Copy-on-write with Deducing this

on under c++
11 minute read

One of the new language features for C++23 is Deducing this, which is a feature I co-authored with Gašper Ažman, Sy Brand, and Ben Deane. The interesting history there is that Sy and I were working on solving one problem (deduplication of all the const and ref-qualifier overloads) and Gašper and Ben were working on another (forwarding lambdas) and it just so happened that Jonathan Wakely pointed out that we were converging on a similar solution.

In short, the facility allows you to declare an explicit object parameter (whereas C++ has always let you have an implicit object parameter, that this points to), which is annotated with the keyword this. And… that’s basically the whole feature - this new function parameter behaves the same as any other kind of function parameter, and all the other rules basically follow from that. Ben gave a whole talk on this at CppCon 2021, and Timur Doumler used this feature as one of the four he talked about in this keynote at CppCon 2022 on how C++23 will change how we write code (I’ll post the link when it becomes available).
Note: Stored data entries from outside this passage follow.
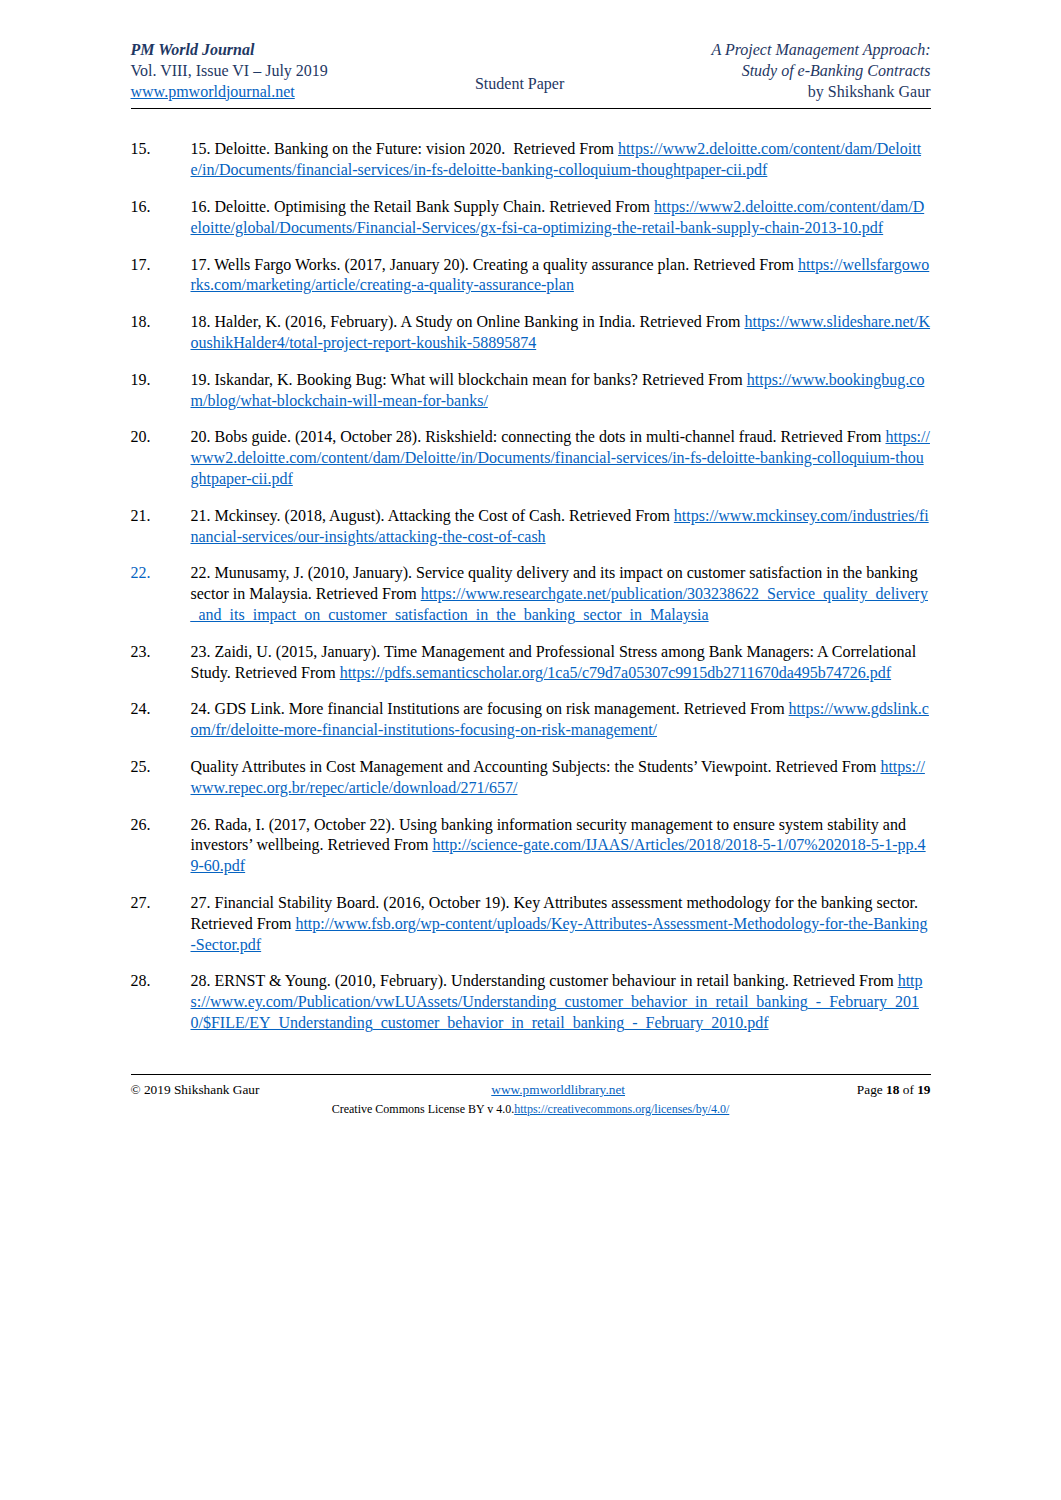PM World Journal
Vol. VIII, Issue VI – July 2019
www.pmworldjournal.net
Student Paper
A Project Management Approach:
Study of e-Banking Contracts
by Shikshank Gaur
15. 15. Deloitte. Banking on the Future: vision 2020. Retrieved From https://www2.deloitte.com/content/dam/Deloitte/in/Documents/financial-services/in-fs-deloitte-banking-colloquium-thoughtpaper-cii.pdf
16. 16. Deloitte. Optimising the Retail Bank Supply Chain. Retrieved From https://www2.deloitte.com/content/dam/Deloitte/global/Documents/Financial-Services/gx-fsi-ca-optimizing-the-retail-bank-supply-chain-2013-10.pdf
17. 17. Wells Fargo Works. (2017, January 20). Creating a quality assurance plan. Retrieved From https://wellsfargoworks.com/marketing/article/creating-a-quality-assurance-plan
18. 18. Halder, K. (2016, February). A Study on Online Banking in India. Retrieved From https://www.slideshare.net/KoushikHalder4/total-project-report-koushik-58895874
19. 19. Iskandar, K. Booking Bug: What will blockchain mean for banks? Retrieved From https://www.bookingbug.com/blog/what-blockchain-will-mean-for-banks/
20. 20. Bobs guide. (2014, October 28). Riskshield: connecting the dots in multi-channel fraud. Retrieved From https://www2.deloitte.com/content/dam/Deloitte/in/Documents/financial-services/in-fs-deloitte-banking-colloquium-thoughtpaper-cii.pdf
21. 21. Mckinsey. (2018, August). Attacking the Cost of Cash. Retrieved From https://www.mckinsey.com/industries/financial-services/our-insights/attacking-the-cost-of-cash
22. 22. Munusamy, J. (2010, January). Service quality delivery and its impact on customer satisfaction in the banking sector in Malaysia. Retrieved From https://www.researchgate.net/publication/303238622_Service_quality_delivery_and_its_impact_on_customer_satisfaction_in_the_banking_sector_in_Malaysia
23. 23. Zaidi, U. (2015, January). Time Management and Professional Stress among Bank Managers: A Correlational Study. Retrieved From https://pdfs.semanticscholar.org/1ca5/c79d7a05307c9915db2711670da495b74726.pdf
24. 24. GDS Link. More financial Institutions are focusing on risk management. Retrieved From https://www.gdslink.com/fr/deloitte-more-financial-institutions-focusing-on-risk-management/
25. Quality Attributes in Cost Management and Accounting Subjects: the Students’ Viewpoint. Retrieved From https://www.repec.org.br/repec/article/download/271/657/
26. 26. Rada, I. (2017, October 22). Using banking information security management to ensure system stability and investors’ wellbeing. Retrieved From http://science-gate.com/IJAAS/Articles/2018/2018-5-1/07%202018-5-1-pp.49-60.pdf
27. 27. Financial Stability Board. (2016, October 19). Key Attributes assessment methodology for the banking sector. Retrieved From http://www.fsb.org/wp-content/uploads/Key-Attributes-Assessment-Methodology-for-the-Banking-Sector.pdf
28. 28. ERNST & Young. (2010, February). Understanding customer behaviour in retail banking. Retrieved From https://www.ey.com/Publication/vwLUAssets/Understanding_customer_behavior_in_retail_banking_-_February_2010/$FILE/EY_Understanding_customer_behavior_in_retail_banking_-_February_2010.pdf
© 2019 Shikshank Gaur www.pmworldlibrary.net Page 18 of 19
Creative Commons License BY v 4.0.https://creativecommons.org/licenses/by/4.0/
What makes me most excited about this language feature is that the design we ended up with is a fairly simple one that nevertheless solves a variety of completely unrelated problems. Indeed, a lot of the use-cases we’re aware of were not use-cases that we explicitly set out to solve - they’re just ones that we discovered along the way. Recursive lambdas? Discovered. A better approach to CRTP and builder interfaces? Discovered. Who knows how many other interesting things people will come up with built on this one simple feature.

So I thought I’d write a new post about a use-case for deducing this that I just thought of last week: implementing copy-on-write.

§ Copy-on-Write

Copy-on-Write (or, COW, because people love their acronyms) is a strategy to make copies cheaper by deferring actually making the copy until you actually need one. Basically, if you’re not going to mutate your value, you can’t really tell if the value you have to distinct or not, so copy-on-write is an approach to allow for greater use of value semantics. The nice thing is that “copies” become cheaper (O(1) really) and you don’t have to use references as much. The downside is that you can have surprising and unpredictable performance costs when that copy actually occurs. Plus, everything kinds of needs to go on the heap.

But my goal isn’t really to talk about why Copy-on-Write is a good idea or a bad idea. Let’s talk about how to implement it.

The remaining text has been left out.